Still kind of stalled on the novel rewrite. Am sort of awaiting Monday, when I'll finally have some uninterrupted time (I wrote the beginning of the Perfect Murder story during my baby's first nap, figuring out the plot while she was awake, and finished it during her second nap).

But writing is going great! I feel good about it! Reading is going well too. I started (and finished) Mattilda Sycamore Bernstein's recent memoir [The Freezer Door] last night. Probably won't review it. My turn into reviewing has made me realize that reviewing narrative is much harder than reviewing straight nonfiction. But it's a great book! Powerful and poetic evocation of what it means to be lonely and queer, and to look for something sustaining that maybe the queer community once had, but doesn't really possess anymore, particularly for transfeminine people. It really resonated with me.

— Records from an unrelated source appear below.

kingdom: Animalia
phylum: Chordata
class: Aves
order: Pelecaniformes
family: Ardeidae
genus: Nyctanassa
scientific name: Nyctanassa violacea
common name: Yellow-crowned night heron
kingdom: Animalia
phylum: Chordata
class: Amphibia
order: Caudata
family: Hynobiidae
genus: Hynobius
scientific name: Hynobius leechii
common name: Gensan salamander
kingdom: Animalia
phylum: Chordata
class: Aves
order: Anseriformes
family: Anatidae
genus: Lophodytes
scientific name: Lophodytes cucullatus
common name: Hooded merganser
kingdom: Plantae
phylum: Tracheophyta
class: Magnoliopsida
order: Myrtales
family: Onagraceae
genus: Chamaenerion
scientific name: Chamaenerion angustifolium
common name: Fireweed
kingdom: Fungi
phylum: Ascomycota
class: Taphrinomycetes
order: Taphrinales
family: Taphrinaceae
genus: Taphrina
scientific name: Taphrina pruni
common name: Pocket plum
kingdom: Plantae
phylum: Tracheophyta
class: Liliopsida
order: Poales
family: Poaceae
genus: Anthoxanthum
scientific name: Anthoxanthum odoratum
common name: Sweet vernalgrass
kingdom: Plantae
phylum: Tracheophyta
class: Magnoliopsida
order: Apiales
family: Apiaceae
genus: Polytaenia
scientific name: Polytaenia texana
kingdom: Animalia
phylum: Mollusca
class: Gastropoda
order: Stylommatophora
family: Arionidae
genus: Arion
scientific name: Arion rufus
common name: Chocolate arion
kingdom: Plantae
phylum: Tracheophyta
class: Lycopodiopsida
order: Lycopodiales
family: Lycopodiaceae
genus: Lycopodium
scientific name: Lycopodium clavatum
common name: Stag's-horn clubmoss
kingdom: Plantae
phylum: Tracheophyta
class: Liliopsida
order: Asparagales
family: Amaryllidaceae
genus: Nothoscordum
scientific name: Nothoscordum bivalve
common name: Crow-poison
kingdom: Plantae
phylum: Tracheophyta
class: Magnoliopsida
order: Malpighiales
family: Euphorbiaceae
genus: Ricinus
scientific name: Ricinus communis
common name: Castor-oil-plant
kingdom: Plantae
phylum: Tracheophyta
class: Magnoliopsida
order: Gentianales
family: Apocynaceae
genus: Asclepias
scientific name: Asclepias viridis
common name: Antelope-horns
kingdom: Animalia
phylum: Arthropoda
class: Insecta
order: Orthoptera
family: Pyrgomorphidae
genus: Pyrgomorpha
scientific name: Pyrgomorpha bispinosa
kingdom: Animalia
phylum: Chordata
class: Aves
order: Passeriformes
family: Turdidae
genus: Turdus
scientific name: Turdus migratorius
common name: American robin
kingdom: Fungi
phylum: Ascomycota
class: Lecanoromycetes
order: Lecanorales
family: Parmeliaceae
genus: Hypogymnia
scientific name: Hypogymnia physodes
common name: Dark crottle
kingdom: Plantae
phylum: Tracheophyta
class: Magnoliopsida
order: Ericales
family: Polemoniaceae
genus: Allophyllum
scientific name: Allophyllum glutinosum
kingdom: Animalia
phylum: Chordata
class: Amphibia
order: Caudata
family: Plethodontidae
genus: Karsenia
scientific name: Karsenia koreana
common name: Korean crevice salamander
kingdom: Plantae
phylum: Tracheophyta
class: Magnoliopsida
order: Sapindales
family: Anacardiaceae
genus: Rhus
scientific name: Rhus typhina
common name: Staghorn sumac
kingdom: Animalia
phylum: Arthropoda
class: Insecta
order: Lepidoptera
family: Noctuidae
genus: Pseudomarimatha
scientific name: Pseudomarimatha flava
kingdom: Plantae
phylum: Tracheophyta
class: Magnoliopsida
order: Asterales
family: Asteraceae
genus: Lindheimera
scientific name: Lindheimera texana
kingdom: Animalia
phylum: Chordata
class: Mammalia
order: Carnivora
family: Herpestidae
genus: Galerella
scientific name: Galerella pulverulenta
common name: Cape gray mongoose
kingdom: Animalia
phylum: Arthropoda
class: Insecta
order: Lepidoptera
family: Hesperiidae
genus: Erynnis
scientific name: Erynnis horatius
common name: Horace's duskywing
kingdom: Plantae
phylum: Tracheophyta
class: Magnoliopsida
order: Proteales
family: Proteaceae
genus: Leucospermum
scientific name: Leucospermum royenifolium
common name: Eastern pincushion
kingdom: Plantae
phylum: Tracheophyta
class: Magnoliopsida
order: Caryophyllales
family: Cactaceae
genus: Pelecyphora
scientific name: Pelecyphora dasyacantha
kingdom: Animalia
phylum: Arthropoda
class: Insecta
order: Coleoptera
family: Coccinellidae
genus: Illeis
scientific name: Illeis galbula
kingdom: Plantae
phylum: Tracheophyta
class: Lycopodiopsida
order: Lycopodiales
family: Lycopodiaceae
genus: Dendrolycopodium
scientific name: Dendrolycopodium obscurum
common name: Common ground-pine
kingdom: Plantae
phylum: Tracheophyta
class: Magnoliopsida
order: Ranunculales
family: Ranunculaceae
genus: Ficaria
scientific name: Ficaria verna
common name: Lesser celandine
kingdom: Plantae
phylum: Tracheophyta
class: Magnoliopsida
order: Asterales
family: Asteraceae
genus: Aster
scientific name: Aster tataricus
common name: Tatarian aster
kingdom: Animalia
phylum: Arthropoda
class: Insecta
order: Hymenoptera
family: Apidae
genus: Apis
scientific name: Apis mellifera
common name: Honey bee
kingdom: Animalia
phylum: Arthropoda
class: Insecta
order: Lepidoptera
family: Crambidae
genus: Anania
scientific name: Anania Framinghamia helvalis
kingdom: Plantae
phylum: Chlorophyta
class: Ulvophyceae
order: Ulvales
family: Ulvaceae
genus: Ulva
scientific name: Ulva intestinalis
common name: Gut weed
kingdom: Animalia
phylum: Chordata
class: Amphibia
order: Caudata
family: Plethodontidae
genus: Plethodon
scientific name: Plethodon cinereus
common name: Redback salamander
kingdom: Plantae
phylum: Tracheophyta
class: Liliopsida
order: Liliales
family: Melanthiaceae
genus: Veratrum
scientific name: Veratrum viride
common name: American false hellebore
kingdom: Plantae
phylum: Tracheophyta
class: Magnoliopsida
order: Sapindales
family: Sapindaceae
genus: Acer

I also spent a significant amount of time over the past few days trying to figure out how to convert Markdown files into word format. It wasn't as easy as I'd like it to be! Definitely feels like a format designed by computer programmers. So far the easiest way is to use a command-line program called pandoc, which is simple and flexible, but kind of impenetrable. I sometimes find myself wondering why I am bothering with this, but to be honest I think it's just neat! I have always felt I have the heart of a computer programmer: I just never had the patience to learn how to write code. Maybe I will someday though! You never know!